Nell’udienza giubilare di sabato 9 aprile ha parlato dell’elemosina, come di un aspetto concreto della vita di fede, che si fa guardando l’altro negli occhi, con rispetto e sincerità. Francesco è stato molto concreto, proponendo un prontuario del cuore prima ancora che l’indicazione pratica di “come si debba compiere gesto di carità senza svuotarlo” del suo “grande contenuto”. Assieme al “sacrificio”, l’elemosina è un dovere “antico quanto la Bibbia” dove “Dio esige un’attenzione particolare per i poveri che, di volta in volta, sono i nullatenenti, gli stranieri, gli orfani e le vedove. E nella Bibbia questo è un ritornello continuo.” E donando occorre farlo con “atteggiamento di gioia interiore”, perché “offrire misericordia non può essere un peso o una noia da cui liberarci in fretta. E quanta gente giustifica sé stessa perché non dà l’elemosina dicendo: ‘ma, come sarà questo? Questo a cui io darò, andrà a comprare vino per ubriacarsi!’. Ma se lui si ubriaca è perché non ha un’altra strada! E tu, cosa fai di nascosto, che nessuno vede? E tu sei giudice di quel povero uomo che ti chiede una moneta per un bicchiere di vino?”.
Di qui l’invito rivolto ad ognuno di noi a “domandarsi: ‘Io sono capace di fermarmi e guardare in faccia, guardare negli occhi, la persona che mi sta chiedendo aiuto? Sono capace?’. Non dobbiamo identificare, quindi, l’elemosina con la semplice moneta offerta in fretta, senza guardare la persona e senza fermarsi a parlare per capire di cosa abbia veramente bisogno.
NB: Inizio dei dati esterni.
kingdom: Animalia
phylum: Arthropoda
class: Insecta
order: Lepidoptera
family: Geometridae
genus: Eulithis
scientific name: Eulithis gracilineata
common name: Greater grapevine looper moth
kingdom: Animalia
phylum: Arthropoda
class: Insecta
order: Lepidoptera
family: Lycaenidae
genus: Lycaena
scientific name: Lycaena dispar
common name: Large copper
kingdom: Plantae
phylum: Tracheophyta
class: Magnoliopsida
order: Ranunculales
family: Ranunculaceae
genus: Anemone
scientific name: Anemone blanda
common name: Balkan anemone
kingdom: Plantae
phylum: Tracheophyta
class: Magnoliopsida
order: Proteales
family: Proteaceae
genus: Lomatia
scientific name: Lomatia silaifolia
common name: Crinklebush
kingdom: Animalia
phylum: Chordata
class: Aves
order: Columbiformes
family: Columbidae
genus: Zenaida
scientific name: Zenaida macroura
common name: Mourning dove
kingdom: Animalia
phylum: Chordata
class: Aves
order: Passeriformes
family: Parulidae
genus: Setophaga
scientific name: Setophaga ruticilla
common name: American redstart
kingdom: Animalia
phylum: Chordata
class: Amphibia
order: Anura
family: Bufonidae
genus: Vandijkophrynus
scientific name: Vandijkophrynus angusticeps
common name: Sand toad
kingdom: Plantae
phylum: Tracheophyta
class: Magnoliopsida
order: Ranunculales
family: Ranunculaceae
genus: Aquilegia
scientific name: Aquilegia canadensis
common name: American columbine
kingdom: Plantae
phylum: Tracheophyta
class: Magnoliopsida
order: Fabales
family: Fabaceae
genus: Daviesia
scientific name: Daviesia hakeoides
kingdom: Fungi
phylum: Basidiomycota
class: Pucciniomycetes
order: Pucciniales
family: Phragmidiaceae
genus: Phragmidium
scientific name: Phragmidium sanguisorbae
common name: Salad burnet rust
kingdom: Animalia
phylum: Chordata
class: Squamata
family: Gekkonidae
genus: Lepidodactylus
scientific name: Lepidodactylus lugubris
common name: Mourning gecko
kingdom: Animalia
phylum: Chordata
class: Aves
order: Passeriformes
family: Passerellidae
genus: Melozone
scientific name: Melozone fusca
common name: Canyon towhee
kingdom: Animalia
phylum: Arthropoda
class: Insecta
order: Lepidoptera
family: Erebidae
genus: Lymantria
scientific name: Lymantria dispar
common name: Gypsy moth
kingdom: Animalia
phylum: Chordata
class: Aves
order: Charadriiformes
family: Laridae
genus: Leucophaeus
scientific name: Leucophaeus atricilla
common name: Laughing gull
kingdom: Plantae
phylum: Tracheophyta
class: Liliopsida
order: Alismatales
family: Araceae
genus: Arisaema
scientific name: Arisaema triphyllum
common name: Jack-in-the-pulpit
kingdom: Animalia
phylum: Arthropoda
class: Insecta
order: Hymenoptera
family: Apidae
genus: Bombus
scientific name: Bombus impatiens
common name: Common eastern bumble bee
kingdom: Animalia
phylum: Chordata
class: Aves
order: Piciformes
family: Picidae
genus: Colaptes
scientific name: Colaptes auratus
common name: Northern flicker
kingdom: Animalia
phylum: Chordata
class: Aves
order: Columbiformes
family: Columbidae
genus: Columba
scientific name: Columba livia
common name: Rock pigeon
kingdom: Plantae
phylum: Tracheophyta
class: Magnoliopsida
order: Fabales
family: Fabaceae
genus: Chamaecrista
Allo stesso tempo, dobbiamo distinguere tra i poveri e le varie forme di accattonaggio che non rendono un buon servizio ai veri poveri”.
Non bisogna dimenticare che “l’elemosina è un gesto di amore che si rivolge a quanti incontriamo; è un gesto di attenzione sincera a chi si avvicina a noi e chiede il nostro aiuto, fatto nel segreto dove solo Dio vede e comprende il valore dell’atto compiuto”.
Domenica 10 aprile, al Regina Coeli, il Papa ha lanciato un appello per il rilascio nello Yemen di padre Tom Uzhunnalil e di tutte le persone rapite in zone di guerra.
Ispirandosi al Vangelo domenicale ha poi sottolineato: “la presenza di Gesù risorto trasforma ogni cosa: il buio è vinto dalla luce, il lavoro inutile diventa nuovamente fruttuoso e promettente, il senso di stanchezza e di abbandono lascia il posto a un nuovo slancio e alla certezza che Lui è con noi”. E “se a uno sguardo superficiale può sembrare a volte che le tenebre del male e la fatica del vivere quotidiano abbiano il sopravvento”, la Chiesa “sa con certezza che su quanti seguono il Signore Gesù risplende ormai intramontabile la luce della Pasqua” che “infonde nei cuori dei credenti un’intima gioia e una speranza invincibile.” Ora “tutti noi cristiani siamo chiamati a comunicare questo messaggio di risurrezione a quanti incontriamo (…) specialmente a chi soffre, a chi è solo, a chi si trova in condizioni precarie, agli ammalati, ai rifugiati, agli emarginati. A tutti facciamo arrivare un raggio della luce di Cristo risorto, un segno della sua misericordiosa potenza”.